The war in the Shiite crescent
Israel’s war against Hamas in the Gaza Strip has brought about a series of accompanying circumstances that have made the context of the conflict more complex. In general, the confrontations between Israelis and Palestinians are not limited to both actors in the international context but are globalized in terms of reactions at the international level and the participation of actors of the global system, between countries with interests associated with the area, international organizations, and the press.
It is also important to note that the current conflict is attempting to change the regional dynamics in terms of the new alliances achieved through the Abrahamic agreements and aims not only to restore prominence to the Palestinian cause, but also to alienate the countries that have normalized relations with Israel, whether through politics or through chaos.

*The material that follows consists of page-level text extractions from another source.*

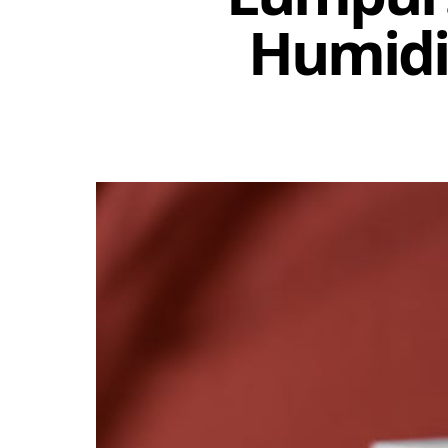
Humidit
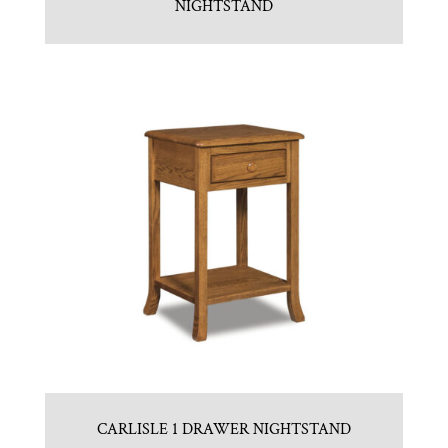
NIGHTSTAND
CARLISLE 1 DRAWER NIGHTSTAND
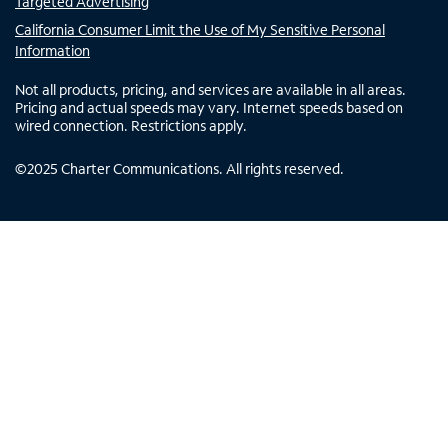
Targeted Advertising
California Consumer Limit the Use of My Sensitive Personal
Information
Not all products, pricing, and services are available in all areas.
Pricing and actual speeds may vary. Internet speeds based on
wired connection. Restrictions apply.
©
2025
Charter Communications. All rights reserved.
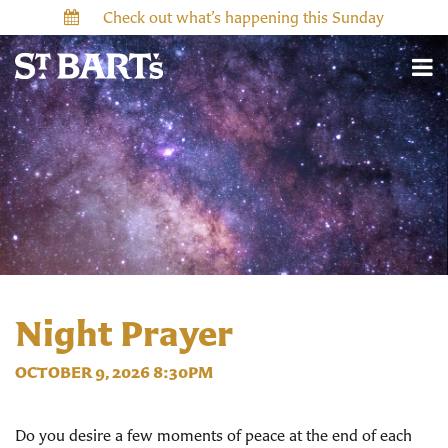
Check out what’s happening this Sunday
Night Prayer
OCTOBER 9, 2026 8:30PM
Do you desire a few moments of peace at the end of each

The manager of this is the government of the Islamic Republic of Iran.
The sponsorship that the Tehran regime has given to Islamist organizations in recent years has generated instability in different areas of the Middle East where they seek to counteract the push for a pro-Western alliance with countries in the Gulf, the Mediterranean Levant and at the gates of Africa, as well as push their agenda in the genocidal call for the destruction of the State of Israel.
Therefore, it is not surprising that in the current Gaza conflict that began in October 2023 in conjunction with the violence unleashed in the Palestinian area, military fronts have also been activated in South Lebanon, Yemen, Syria and even in Iraq, places influenced by the Iranian government in recent years, which has been popularly called the “Shiite crescent” and which allows the ayatollah regime to destabilize delicate areas of control and influence from the Persian Gulf through the strait of Hormuz, areas near the Arabian Sea through influence on the Houthi guerrillas, affecting transit to the Suez Canal, movement through the Gulf of Aden and connections to the Indian Ocean, as well as the African Horn.

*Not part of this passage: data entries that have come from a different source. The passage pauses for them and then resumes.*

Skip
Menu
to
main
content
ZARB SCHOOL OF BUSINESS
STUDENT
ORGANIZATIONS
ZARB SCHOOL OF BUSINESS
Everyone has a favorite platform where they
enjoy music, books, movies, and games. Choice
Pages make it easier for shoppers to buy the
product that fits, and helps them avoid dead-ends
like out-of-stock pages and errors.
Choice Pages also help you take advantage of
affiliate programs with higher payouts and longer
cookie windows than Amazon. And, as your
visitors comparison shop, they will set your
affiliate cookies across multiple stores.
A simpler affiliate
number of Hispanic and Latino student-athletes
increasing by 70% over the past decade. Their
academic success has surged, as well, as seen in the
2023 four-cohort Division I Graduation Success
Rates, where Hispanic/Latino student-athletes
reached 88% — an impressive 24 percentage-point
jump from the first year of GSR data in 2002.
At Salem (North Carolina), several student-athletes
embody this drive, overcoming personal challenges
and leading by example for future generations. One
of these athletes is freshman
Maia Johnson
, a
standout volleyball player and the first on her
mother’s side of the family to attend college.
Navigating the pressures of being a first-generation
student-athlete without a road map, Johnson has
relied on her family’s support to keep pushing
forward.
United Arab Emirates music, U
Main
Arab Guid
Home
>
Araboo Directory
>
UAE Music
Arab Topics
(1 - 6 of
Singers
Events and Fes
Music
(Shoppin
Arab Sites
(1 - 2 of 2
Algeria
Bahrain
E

On the other hand, they intend, through their proxies, to break the stability on the Lebanese border with Israel, as well as in southern Syria, and to motivate military confrontations in the Palestinian territories through their allies such as Hamas and the Palestinian Islamic Jihad, promoting a struggle not only military, but also ideological through radical Islam that is fought by different countries in the region where their political perspective is much more secular, such as Egypt or Jordan.
Likewise, Iranian relations with Algeria strain relations with Morocco because the Tehran government has shown its support for both the Algiers government and the Polisario Front in their fight for Western Sahara. The Islamic Republic of Iran, therefore, promotes an Islamist, anti-Western agenda with the support of countries like Russia and China that also move their chips to achieve ties that break the bloc created by the West through economic and military diplomacy.

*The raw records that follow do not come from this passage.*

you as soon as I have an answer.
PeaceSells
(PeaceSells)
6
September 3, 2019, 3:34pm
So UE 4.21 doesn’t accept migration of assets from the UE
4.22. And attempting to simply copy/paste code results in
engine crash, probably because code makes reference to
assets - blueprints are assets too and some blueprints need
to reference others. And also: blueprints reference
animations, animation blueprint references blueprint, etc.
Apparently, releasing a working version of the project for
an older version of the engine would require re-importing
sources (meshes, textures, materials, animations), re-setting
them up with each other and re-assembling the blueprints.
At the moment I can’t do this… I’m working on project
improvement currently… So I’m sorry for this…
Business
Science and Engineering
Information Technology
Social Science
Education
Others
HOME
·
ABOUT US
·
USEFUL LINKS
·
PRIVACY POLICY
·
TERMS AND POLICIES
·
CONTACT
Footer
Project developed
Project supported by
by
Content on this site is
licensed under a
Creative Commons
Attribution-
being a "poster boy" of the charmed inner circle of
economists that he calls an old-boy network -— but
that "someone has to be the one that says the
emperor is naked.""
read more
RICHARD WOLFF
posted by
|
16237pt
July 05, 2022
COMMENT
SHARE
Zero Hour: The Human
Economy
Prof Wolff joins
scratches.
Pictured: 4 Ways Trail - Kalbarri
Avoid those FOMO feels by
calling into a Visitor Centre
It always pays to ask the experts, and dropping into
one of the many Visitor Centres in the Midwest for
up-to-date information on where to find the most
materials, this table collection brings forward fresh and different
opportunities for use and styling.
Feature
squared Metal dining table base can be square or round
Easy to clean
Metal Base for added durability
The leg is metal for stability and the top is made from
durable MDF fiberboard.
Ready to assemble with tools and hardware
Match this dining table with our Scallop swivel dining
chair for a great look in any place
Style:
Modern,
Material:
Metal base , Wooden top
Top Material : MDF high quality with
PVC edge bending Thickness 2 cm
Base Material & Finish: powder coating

The Iranian government could be seen as the horse in this political chess in the Middle East but really pretending to be the king, since although its alliance with global powers such as the governments of Moscow and Beijing are functional for it to achieve its immediate objectives, the perspective raised by the Tehran government from a political and military logic is to impose a model based on the absolutist Islamist ideology practiced by the Iranian clergy even against the Sunni leadership that controls the sacred places of Islam today.
The war in Gaza is the continuation of the chaos of the impossible conflict between Israelis and Palestinians, however, the internationalization of the confrontation to the rest of the region is due to interests beyond the formation of an independent Palestinian State and points out the important role that assumed by the Iranian government to achieve, through the Palestinian cause, its own goals, and objectives of political and ideological control.